The purpose of this study is to evaluate for each scenario the spatial Daylight Autonomy (sDA), as recently proposed by the IES (% of floor area achieving a 300 lux threshold for > 50% of occupied times). Since the buildings have a quite high window-to-wall ratio (~0.50), the floor area is frequently over-lit. In fact the ASE Annual Sun Exposure (% of floor area > 1000 lux for >250h of occupied time, calculated using a zero-bounce simulation) ranges between 30 and 50%, while the maximum required is 10%. In addition, the sDA metric requires all exterior windows to be modeled with interior blinds or shades. Therefore, I am thinking about a system to simulate a basic dynamic shading system without increasing too much the time necessary for each (new) simulation, considering that I have already the data of simulations without any solar blinds (simulation 1) and with no ambient bounces (simulation 2). Baking Grasshopper’s geometry in Rhino to run advanced dynamic shading simulations has not been considered as it would be too time-consuming.
These are hence the possible work-arounds which I am reflecting on:
A - Run another simulation (3A) with all coefficients of static_shading_system.dir.dc set to 0 and all coefficients of static_shading_system.dif.dc set to 20% of the simulation 1 diffuse coefficients. This would result in a .ill file simulating the illuminance level of buildings with blinds always closed. Another .ill file could finally be generated using the results of simulation 1, 2 and 3A: use simulation 3A .ill values for all hours when in simulation 2 a node is over 1000 lux (=direct sunlight), otherwise use simulation 1 values.
B - Run another simulation (3B) with all coefficients of static_shading_system.dif.dc set to 0 and using the static_shading_system.dif.dc file of simulation 1. Generate a final .ill file using the results of simulation 1, 2 and 3B: use simulation 1 ill. values - simulation 3B ill. values for all hours when a node of simulation 2 is above 1000 lux (=direct sunlight), otherwise use values of simulation 1. The purpose is to simulate illuminance levels of buildings with solar blinds blocking all direct sunlight when it becomes excessively high.
The main advantage of the second method over the first one would be the time necessary for each simulation: a few seconds over approximately 2 hours… However, it is probably less accurate.
Any help or suggestions would be greatly appreciated!

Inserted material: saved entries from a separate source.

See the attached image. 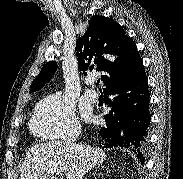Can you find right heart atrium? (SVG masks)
Wrapping results in <instances>:
<instances>
[{"instance_id":"1","label":"right heart atrium","mask_w":183,"mask_h":179,"mask_svg":"<svg viewBox=\"0 0 183 179\" xmlns=\"http://www.w3.org/2000/svg\"><path fill=\"white\" fill-rule=\"evenodd\" d=\"M31 128L45 139H61L76 134L80 123L73 102L61 93L44 97L35 108Z\"/></svg>"}]
</instances>
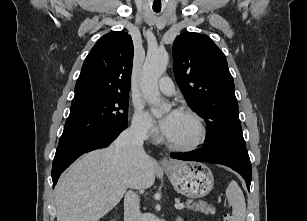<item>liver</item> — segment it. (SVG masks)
Listing matches in <instances>:
<instances>
[{
    "instance_id": "obj_1",
    "label": "liver",
    "mask_w": 307,
    "mask_h": 221,
    "mask_svg": "<svg viewBox=\"0 0 307 221\" xmlns=\"http://www.w3.org/2000/svg\"><path fill=\"white\" fill-rule=\"evenodd\" d=\"M157 165L136 160L115 143L82 156L56 186L57 221H98L122 199L127 188L147 189Z\"/></svg>"
}]
</instances>
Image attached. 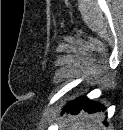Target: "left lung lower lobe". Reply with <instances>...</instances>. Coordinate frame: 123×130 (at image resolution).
Returning <instances> with one entry per match:
<instances>
[{
  "label": "left lung lower lobe",
  "mask_w": 123,
  "mask_h": 130,
  "mask_svg": "<svg viewBox=\"0 0 123 130\" xmlns=\"http://www.w3.org/2000/svg\"><path fill=\"white\" fill-rule=\"evenodd\" d=\"M84 110L86 112L89 113H96V112H105V114L107 115V107H105L102 104H99L97 102H91L89 101L87 98H81L80 103L78 104V106L74 107V108H63L62 112H67V113H71V114H78L81 110ZM104 124L107 126L108 123L106 121H104Z\"/></svg>",
  "instance_id": "1"
}]
</instances>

Your option 3A sounds reasonable. Daysim's own idealized shading model sets the direct coefficients to 0 and the diffuse coefficients to 25% of the unobstructed values. After editing the dif and dir .dc files, make sure to run gen_dc *.hea -paste to generate the combined .dc file that Daysim uses to create the .ill file.

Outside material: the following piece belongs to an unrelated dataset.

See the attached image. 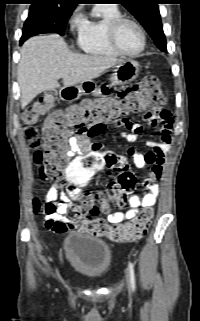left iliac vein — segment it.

3B is probably overly generous. There will always be some reduction in the diffuse contribution when shading is present.
I am not sure why 3B takes less time than 3A, since it seems your plan in both cases is to manually (or with a script) edit the direct and diffuse daylight coefficient files.
thanks for your reply.
Option A was much faster than what I expected. My initial .dc file was not correctly formatted, this caused simulation never end. Finally, with a new correct .dc file, it needed just a few seconds to generate the .ill file for closed idealized solar blinds.
I saw that in Conceptual dynamic shading in Diva if direct solar radiation greater than 50W/m2 is found at a ‘workplane’ node, conceptual blinds are closed until lunch or the next day. As I have values in lux, which threshold would you use? IES standard suggests 1000 lux of direct solar exposure as a discomfort threshold. Should I measure it with data from the zero-bounce simulation or a new .ill file generated by -ds_illum with all df.dc coefficients set to 0?